13 C'est en lui que vous aussi, après avoir entendu la parole de la vérité, la Bonne Nouvelle de votre salut, et après avoir cru, vous avez été scellés du Saint-Esprit promis,
In Welken ook gij zijt, nadat gij het woord der waarheid, namelijk het Evangelie uwer zaligheid gehoord hebt; in Welken gij ook, nadat gij geloofd hebt, zijt verzegeld geworden met den Heiligen Geest der belofte;
14 qui est le gage de notre héritage, pour le rachat de la propriété de Dieu, à la louange de sa gloire.
Die het onderpand is van onze erfenis, tot de verkregene verlossing, tot prijs Zijner heerlijkheid.
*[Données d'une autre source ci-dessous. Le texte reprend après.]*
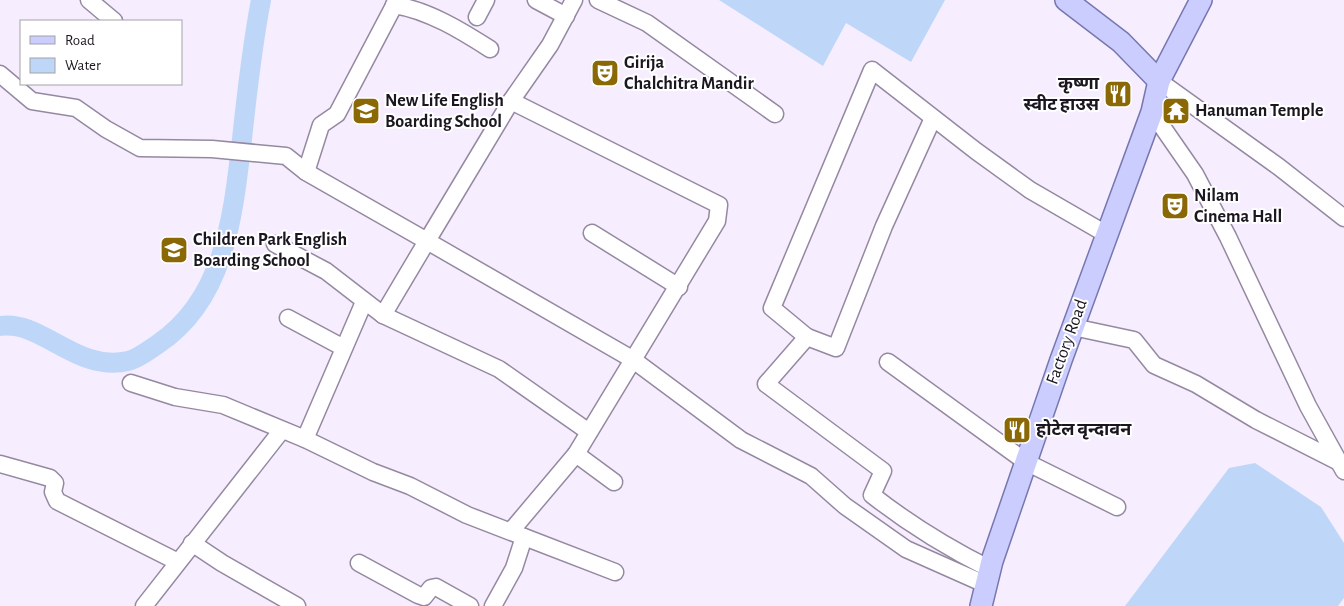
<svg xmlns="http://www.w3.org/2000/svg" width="1344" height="606" font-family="'Alegreya Sans','Noto Sans Devanagari',sans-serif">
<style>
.water{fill:#bed7f8}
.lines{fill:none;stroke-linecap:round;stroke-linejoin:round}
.river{stroke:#bed7f8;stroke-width:20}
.minor-casing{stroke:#9588a1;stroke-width:19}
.major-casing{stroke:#7777b0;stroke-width:24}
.minor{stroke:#fff;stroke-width:16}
.major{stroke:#cbcdfe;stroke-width:21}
.labels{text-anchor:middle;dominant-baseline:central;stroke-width:4;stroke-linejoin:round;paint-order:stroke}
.poi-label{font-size:18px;font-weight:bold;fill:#1b161f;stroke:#fff;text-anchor:start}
.street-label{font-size:18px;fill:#1b161f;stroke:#fff}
</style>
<rect width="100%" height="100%" fill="#f6eefe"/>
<!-- water -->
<g class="water">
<polygon points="719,0 945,0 911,62 846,23 823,66"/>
<polygon points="1255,463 1321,507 1344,543 1344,598 1338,606 1125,606 1229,468"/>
</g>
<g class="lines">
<!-- river -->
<path class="river" d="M0,326C41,319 76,373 128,361C138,359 149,350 158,344C226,298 233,214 242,139C247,92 252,46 261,0"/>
<defs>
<g id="minor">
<polyline points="89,0 114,21"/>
<polyline points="536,0 566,16"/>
<polyline points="574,0 550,45 511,101 427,241 632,359 741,440 811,476 845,506 906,549 987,585"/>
<polyline points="598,0 647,23 775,114"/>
<path d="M394,5C428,10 462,31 490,49"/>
<polyline points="477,17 486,0"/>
<polyline points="0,74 32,101 76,108 106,129 140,148 212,149 286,156 306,172 427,241 383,315"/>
<polyline points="1159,81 1279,167 1344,218"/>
<polyline points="1152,112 1195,174 1228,237 1308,406 1344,471"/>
<path d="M933,118L884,226L836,348L807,337L766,384L883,471L872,495C909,524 948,548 990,569"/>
<polyline points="306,172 321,125 337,114 397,0"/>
<polyline points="592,233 679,287"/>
<polyline points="275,244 326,271 383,315 499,369 589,432"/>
<polyline points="288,318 342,347"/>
<polyline points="1073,327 1134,340 1154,365 1196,384 1256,420 1339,462"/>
<polyline points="807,337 772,308 872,70 976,151 1030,190 1106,234"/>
<polyline points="888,362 1026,462 1117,507"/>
<polyline points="131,383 175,397 223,405 305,439 373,472 410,486 467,515 615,572"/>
<polyline points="305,439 364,302"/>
<polyline points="576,454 614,482"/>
<polyline points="0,464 50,478 55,483 53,492 57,501 178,562"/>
<polyline points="511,531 576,454 717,221 719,205 511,101"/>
<polyline points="192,543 222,563 297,606"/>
<polyline points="359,563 418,595 424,597 431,588 436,587 470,606"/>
<polyline points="144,606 282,430"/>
<polyline points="493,606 514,568 524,537"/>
</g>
<g id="major">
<polyline points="1066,0 1121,42 1159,81"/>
<polyline points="981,606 992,561 1061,360 1152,112 1159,81 1201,0"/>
</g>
</defs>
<!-- minor casing -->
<use href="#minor" class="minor-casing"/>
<!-- major casing -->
<use href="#major" class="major-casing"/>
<!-- minor -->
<use href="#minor" class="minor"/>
<!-- major -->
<use href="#major" class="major"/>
</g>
<!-- icons -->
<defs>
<symbol id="theatre-square" viewBox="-11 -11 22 22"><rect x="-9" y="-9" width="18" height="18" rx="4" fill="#896805" stroke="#fff"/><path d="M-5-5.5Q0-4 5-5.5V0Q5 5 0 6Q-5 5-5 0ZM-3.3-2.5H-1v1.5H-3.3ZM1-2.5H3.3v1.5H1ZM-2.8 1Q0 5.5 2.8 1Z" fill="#fff"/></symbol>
<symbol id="restaurant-square" viewBox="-11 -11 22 22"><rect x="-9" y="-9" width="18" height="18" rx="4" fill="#896805" stroke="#fff"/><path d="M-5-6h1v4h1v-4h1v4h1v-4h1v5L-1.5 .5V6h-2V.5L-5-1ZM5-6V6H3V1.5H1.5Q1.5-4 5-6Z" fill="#fff"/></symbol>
<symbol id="school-square" viewBox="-11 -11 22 22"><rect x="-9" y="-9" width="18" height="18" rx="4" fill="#896805" stroke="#fff"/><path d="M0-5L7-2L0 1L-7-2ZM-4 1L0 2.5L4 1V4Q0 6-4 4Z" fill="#fff"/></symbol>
<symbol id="temple-square" viewBox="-11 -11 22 22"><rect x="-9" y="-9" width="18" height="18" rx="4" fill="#896805" stroke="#fff"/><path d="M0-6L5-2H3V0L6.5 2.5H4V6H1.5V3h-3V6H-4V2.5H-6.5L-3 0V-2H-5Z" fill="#fff"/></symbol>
</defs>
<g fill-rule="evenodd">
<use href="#theatre-square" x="589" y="57" width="32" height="32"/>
<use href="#restaurant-square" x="1102" y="78" width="32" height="32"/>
<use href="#school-square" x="350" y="95" width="32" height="32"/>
<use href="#temple-square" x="1160" y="95" width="32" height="32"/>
<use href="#theatre-square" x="1159" y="190" width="32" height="32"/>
<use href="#school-square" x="158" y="234" width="32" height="32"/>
<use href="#restaurant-square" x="1001" y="414" width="32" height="32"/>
</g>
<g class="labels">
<!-- poi labels -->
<g class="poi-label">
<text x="624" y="63">Girija<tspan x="624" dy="21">Chalchitra Mandir</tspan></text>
<text x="1099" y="84" text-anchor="end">कृष्णा<tspan x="1099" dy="21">स्वीट हाउस</tspan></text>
<text x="385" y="101">New Life English<tspan x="385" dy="21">Boarding School</tspan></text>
<text x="1195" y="111">Hanuman Temple</text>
<text x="1194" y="196">Nilam<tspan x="1194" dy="21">Cinema Hall</tspan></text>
<text x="193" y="240">Children Park English<tspan x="193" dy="21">Boarding School</tspan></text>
<text x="1036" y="430">होटेल वृन्दावन</text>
</g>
<!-- street labels -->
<g class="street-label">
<text transform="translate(1067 342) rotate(-70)">Factory Road</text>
</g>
</g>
<!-- legend -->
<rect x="20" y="20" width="162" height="65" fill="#ffffff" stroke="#a4a2a5"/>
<rect x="30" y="36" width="25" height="8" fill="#cbcdfe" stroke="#a4a2a5"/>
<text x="65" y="45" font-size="15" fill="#1b161f">Road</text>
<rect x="30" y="58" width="25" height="15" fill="#bed7f8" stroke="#a4a2a5"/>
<text x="65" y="70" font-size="15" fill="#1b161f">Water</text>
</svg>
15 C'est pourquoi moi aussi, ayant appris la foi au Seigneur Jésus qui est parmi vous et l'amour que vous avez pour tous les saints,
Daarom ook ik, gehoord hebbende het geloof in den Heere Jezus, dat onder u is, en de liefde tot al de heiligen,
16 je ne cesse de rendre grâces pour vous, en faisant mention de vous dans mes prières,
Houde niet op voor u te danken, gedenkende uwer in mijn gebeden;
17 afin que le Dieu de notre Seigneur Jésus-Christ, le Père de gloire, vous donne un esprit de sagesse et de révélation dans sa connaissance,
Opdat de God van onzen Heere Jezus Christus, de Vader der heerlijkheid, u geve den Geest der wijsheid en der openbaring in Zijn kennis;
18 en éclairant les yeux de votre cœur, pour que vous sachiez quelle est l'espérance de son appel, et quelles sont les richesses de la gloire de son héritage dans les saints,
Namelijk verlichte ogen uws verstands, opdat gij moogt weten, welke zij de hoop van Zijn roeping, en welke de rijkdom zij der heerlijkheid van Zijn erfenis in de heiligen;
19 et quelle est l'immensité de sa puissance envers nous qui croyons, selon l'opération de la force de sa puissance
En welke de uitnemende grootheid Zijner kracht zij aan ons, die geloven, naar de werking der sterkte Zijner macht,
20 qu'il a opérée en Christ en le ressuscitant d'entre les morts et en le faisant asseoir à sa droite dans les lieux célestes,
Die Hij gewrocht heeft in Christus, als Hij Hem uit de doden heeft opgewekt; en heeft Hem gezet tot Zijn rechter hand in den hemel;
21 bien au-dessus de toute domination, de toute autorité, de toute puissance, de tout pouvoir et de tout nom qui se nomme, non seulement dans ce siècle-ci, mais encore dans celui qui est à venir. (aiōn g165)
Verre boven alle overheid, en macht, en kracht, en heerschappij, en allen naam, die genaamd wordt, niet alleen in deze wereld, maar ook in de toekomende; (aiōn g165)
22 Il a assujetti toutes choses sous ses pieds, et l'a établi chef de toutes choses pour l'Église,
En heeft alle dingen Zijn voeten onderworpen, en heeft Hem der Gemeente gegeven tot een Hoofd boven alle dingen;
23 qui est son corps, la plénitude de celui qui remplit tout en tous.
Welke Zijn lichaam is, en de vervulling Desgenen, Die alles in allen vervult.